Courtiers cover the floor, executing intricate steps—a circle dance that turns in on itself, splits into three and re-forms. I see Locke and Taryn out there, together, dancing. Taryn knows all the steps.
I will have to do something about Locke eventually, but not tonight, I tell myself.
Madoc sweeps into the room, Oriana on his arm. He is dressed in black, and she in white. They look like chess pieces on opposite sides of the board. Behind them come Mikkel and Randalin. A quick scan of the room and I spot Baphen speaking with a horned woman it takes me a moment to recognize, and when I do, it comes with a jolt.

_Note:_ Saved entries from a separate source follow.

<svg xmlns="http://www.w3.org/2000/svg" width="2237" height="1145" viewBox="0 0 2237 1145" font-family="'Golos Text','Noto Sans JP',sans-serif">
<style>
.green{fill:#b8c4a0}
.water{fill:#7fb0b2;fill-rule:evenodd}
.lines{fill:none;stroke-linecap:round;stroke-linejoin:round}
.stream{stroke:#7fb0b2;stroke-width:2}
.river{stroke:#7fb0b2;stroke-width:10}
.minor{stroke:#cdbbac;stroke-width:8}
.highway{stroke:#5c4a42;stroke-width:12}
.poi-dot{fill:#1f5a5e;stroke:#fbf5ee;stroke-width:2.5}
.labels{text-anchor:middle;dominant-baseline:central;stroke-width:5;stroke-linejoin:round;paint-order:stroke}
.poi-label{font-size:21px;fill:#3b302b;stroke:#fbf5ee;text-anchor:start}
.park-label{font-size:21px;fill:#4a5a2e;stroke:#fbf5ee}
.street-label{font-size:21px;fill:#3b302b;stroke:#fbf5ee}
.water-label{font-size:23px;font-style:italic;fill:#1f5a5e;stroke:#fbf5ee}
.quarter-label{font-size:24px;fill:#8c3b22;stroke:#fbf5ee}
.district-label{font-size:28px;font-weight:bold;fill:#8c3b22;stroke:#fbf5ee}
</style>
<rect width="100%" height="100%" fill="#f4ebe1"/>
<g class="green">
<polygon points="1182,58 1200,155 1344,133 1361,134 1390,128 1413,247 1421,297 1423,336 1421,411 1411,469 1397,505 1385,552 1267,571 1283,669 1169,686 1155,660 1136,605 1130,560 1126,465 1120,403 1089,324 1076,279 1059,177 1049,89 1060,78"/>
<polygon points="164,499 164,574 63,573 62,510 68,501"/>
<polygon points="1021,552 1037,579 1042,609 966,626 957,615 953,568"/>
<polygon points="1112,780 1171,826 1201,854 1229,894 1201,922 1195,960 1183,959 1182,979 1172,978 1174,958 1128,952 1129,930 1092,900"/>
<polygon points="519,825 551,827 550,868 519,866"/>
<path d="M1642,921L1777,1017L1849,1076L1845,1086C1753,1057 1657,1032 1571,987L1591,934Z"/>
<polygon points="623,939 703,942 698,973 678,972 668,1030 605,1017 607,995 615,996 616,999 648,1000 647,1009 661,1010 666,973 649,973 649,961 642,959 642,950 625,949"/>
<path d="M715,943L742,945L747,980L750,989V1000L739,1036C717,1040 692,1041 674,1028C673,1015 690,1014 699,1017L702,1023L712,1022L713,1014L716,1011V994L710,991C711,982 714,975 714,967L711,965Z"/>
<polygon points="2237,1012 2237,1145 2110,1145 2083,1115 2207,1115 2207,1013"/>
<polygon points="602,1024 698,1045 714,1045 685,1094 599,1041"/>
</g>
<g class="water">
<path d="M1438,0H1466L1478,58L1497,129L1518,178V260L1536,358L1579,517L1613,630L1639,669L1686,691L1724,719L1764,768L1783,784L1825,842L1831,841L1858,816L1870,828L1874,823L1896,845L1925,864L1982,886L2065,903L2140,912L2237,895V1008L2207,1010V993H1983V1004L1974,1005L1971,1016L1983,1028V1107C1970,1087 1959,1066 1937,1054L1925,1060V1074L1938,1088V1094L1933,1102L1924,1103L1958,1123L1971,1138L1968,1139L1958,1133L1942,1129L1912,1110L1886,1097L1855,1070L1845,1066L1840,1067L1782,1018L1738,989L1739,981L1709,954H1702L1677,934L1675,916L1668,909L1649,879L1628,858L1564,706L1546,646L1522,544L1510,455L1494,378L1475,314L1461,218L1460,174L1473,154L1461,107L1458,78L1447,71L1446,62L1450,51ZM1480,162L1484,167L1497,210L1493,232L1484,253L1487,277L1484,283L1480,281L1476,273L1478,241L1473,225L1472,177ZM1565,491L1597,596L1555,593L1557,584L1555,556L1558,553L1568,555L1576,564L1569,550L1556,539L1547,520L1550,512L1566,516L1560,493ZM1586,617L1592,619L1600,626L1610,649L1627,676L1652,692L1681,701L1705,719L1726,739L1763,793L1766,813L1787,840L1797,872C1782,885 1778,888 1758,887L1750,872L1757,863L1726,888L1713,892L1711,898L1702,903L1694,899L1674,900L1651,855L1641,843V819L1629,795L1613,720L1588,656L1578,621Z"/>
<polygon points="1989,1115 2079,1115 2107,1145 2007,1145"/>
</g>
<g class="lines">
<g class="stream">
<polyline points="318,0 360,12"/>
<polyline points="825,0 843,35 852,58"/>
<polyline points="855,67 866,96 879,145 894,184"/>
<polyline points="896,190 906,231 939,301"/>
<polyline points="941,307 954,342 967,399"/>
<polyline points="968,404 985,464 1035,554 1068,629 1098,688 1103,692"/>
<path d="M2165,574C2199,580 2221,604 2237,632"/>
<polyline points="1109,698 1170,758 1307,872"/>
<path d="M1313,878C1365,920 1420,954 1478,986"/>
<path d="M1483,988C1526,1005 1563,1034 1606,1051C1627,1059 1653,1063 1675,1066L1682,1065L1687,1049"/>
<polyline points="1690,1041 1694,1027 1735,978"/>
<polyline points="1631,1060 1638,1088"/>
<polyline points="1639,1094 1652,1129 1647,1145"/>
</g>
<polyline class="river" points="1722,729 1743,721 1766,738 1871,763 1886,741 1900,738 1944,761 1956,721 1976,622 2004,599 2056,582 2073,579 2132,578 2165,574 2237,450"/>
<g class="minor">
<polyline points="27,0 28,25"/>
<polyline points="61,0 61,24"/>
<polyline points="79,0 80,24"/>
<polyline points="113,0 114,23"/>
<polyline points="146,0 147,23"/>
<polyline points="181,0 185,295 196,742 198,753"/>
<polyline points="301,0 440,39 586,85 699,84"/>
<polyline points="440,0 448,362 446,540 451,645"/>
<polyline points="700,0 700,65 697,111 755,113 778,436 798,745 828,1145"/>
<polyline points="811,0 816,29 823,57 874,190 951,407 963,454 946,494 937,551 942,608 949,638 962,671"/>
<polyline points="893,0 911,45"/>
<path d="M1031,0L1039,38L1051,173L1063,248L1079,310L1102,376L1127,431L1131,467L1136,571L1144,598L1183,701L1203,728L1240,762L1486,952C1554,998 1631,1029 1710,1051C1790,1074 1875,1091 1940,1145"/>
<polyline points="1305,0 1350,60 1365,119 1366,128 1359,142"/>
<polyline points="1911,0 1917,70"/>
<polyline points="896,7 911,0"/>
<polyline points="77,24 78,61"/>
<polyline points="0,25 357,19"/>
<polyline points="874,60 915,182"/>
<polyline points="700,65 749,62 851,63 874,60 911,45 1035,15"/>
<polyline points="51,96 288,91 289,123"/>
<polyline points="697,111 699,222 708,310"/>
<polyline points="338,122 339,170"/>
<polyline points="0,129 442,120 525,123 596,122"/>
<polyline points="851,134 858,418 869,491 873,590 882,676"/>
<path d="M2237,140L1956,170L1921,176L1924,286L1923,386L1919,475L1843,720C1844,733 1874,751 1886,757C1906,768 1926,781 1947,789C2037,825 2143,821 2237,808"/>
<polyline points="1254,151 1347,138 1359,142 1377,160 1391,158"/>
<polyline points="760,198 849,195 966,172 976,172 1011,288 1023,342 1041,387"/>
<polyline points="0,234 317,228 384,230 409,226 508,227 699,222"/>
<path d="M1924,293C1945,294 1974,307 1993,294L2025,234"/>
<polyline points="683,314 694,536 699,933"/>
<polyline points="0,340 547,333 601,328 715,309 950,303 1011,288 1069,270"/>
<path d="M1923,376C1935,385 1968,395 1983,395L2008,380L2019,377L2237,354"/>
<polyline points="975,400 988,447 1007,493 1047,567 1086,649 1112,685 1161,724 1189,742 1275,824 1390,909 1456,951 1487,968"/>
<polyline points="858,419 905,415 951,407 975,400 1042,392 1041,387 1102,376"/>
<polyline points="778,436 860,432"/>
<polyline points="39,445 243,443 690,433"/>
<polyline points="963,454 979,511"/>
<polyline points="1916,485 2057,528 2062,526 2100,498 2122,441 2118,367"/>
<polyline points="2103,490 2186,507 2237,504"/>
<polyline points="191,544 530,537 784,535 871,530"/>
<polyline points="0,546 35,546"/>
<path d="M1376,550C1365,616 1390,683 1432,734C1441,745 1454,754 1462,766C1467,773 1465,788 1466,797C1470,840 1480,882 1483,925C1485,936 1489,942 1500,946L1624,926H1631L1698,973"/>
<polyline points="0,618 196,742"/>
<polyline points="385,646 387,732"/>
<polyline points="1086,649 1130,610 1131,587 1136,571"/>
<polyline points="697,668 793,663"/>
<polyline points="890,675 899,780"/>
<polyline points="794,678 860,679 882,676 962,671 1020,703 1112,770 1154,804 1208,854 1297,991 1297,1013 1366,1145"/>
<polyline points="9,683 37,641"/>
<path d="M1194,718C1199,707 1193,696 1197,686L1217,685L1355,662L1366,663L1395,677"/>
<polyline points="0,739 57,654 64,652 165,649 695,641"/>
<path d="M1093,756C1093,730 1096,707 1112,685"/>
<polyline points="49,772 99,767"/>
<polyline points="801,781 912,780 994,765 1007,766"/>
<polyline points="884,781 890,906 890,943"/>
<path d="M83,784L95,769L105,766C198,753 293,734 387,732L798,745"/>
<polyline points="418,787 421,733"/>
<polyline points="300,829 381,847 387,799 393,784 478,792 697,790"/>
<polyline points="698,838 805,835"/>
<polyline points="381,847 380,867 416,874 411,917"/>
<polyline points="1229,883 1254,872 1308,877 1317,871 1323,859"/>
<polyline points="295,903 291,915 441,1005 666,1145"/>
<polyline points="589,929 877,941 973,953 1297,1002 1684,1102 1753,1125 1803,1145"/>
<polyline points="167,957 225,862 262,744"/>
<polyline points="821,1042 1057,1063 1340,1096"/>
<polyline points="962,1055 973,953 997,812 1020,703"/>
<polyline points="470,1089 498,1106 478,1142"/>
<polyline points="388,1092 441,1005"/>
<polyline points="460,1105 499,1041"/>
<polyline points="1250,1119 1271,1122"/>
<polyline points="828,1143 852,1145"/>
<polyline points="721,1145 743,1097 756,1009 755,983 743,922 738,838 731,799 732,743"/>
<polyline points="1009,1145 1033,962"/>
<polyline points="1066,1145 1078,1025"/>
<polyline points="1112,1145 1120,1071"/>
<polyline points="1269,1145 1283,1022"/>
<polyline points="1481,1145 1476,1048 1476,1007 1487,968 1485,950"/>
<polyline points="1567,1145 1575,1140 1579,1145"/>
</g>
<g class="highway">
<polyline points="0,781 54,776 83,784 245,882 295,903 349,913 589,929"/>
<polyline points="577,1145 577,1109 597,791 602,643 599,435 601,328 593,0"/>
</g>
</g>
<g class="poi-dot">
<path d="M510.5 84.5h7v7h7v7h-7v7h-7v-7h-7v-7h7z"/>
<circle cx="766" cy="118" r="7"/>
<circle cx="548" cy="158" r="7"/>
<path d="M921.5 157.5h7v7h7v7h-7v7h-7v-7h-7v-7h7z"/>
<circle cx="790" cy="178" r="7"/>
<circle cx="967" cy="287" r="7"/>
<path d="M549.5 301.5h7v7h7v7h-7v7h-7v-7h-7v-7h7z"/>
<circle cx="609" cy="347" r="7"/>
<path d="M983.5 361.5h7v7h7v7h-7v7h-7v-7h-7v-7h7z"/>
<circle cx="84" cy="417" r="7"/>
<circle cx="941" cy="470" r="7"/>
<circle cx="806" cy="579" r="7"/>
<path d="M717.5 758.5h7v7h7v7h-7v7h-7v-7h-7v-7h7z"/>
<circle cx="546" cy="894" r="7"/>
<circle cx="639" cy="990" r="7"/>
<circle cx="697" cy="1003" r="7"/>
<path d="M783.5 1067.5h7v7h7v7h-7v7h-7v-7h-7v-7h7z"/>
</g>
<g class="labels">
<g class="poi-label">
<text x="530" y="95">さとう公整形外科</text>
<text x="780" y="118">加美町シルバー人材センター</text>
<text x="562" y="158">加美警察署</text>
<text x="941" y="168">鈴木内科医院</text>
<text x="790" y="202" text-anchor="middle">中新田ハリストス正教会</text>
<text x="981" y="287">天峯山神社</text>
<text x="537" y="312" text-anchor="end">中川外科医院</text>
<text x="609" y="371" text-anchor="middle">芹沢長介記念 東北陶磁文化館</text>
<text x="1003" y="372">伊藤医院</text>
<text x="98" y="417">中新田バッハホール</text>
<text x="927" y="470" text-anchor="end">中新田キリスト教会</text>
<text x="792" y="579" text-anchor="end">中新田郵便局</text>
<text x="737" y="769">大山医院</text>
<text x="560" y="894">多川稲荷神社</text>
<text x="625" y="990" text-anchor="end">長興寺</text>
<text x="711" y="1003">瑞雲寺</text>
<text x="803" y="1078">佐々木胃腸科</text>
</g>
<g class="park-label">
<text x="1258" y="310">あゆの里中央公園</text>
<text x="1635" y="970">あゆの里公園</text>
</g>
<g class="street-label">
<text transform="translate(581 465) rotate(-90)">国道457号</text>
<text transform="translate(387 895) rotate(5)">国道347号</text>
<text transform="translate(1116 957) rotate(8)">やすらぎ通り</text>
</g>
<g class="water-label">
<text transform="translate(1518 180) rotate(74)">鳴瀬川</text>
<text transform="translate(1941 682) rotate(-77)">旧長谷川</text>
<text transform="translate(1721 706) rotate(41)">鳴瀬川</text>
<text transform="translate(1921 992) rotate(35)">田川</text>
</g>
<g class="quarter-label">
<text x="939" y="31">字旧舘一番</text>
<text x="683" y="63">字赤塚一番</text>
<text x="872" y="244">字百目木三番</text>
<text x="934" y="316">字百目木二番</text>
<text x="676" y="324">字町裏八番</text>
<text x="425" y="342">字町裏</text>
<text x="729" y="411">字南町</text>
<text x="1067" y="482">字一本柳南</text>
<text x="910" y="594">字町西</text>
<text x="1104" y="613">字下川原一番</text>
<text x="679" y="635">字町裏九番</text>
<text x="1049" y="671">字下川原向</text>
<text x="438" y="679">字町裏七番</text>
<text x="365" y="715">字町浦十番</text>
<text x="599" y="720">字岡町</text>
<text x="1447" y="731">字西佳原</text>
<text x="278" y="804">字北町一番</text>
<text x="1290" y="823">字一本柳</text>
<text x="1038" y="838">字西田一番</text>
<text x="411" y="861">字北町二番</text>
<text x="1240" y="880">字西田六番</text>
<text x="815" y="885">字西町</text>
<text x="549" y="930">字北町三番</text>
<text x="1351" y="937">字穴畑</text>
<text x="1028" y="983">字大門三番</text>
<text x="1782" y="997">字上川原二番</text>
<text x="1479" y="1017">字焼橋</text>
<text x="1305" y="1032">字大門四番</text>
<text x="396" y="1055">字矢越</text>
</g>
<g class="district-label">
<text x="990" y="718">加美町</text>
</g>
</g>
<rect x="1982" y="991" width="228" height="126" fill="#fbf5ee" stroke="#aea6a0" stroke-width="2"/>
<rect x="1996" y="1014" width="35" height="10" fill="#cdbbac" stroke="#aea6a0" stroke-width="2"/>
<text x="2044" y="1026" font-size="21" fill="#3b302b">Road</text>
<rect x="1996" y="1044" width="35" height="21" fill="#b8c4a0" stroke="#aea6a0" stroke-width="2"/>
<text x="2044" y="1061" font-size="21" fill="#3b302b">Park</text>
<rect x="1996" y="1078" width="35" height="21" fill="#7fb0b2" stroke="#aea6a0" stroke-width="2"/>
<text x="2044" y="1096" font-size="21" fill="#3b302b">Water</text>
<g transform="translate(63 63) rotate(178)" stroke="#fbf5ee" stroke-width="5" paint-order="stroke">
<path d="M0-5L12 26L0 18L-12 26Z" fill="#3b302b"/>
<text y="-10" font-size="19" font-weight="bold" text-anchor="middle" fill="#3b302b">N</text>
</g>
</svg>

Lady Asha. Cardan’s mother.
I knew she was a courtier before, saw it in the crystal globe on Eldred’s desk, but now it is as though I am seeing her for the first time. She wears a high-skirted gown, so that her ankles show along with little shoes cunningly made to resemble leaves. Her whole gown is in shades of autumn, leaves and blossoms of more cloth stitched over the length of it. The tips of her horns have been painted with copper, and she wears a copper circlet, which is not a crown but is reminiscent of one.
Cardan said nothing to me about her, and yet somehow they must have effected a reconciliation. He must have pardoned her. As another courtier leads her out to the dance, I am uncomfortably aware that she is likely to acquire both power and influence quickly—and that she will do nothing good with either.